• The problem: Repeat verbatim the lines of the data below, beginning with the line containing "Basic usage is" and continuing to the end.

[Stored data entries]

______

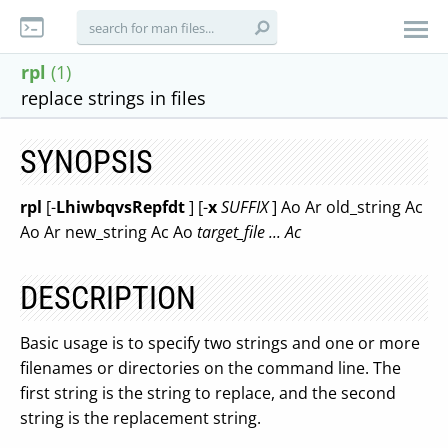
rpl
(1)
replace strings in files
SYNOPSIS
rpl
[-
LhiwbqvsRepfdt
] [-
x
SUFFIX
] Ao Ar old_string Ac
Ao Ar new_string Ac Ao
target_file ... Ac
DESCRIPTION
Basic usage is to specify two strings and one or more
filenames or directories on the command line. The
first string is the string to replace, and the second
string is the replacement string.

______

• Answer section:
Basic usage is to specify two strings and one or more
filenames or directories on the command line. The
first string is the string to replace, and the second
string is the replacement string.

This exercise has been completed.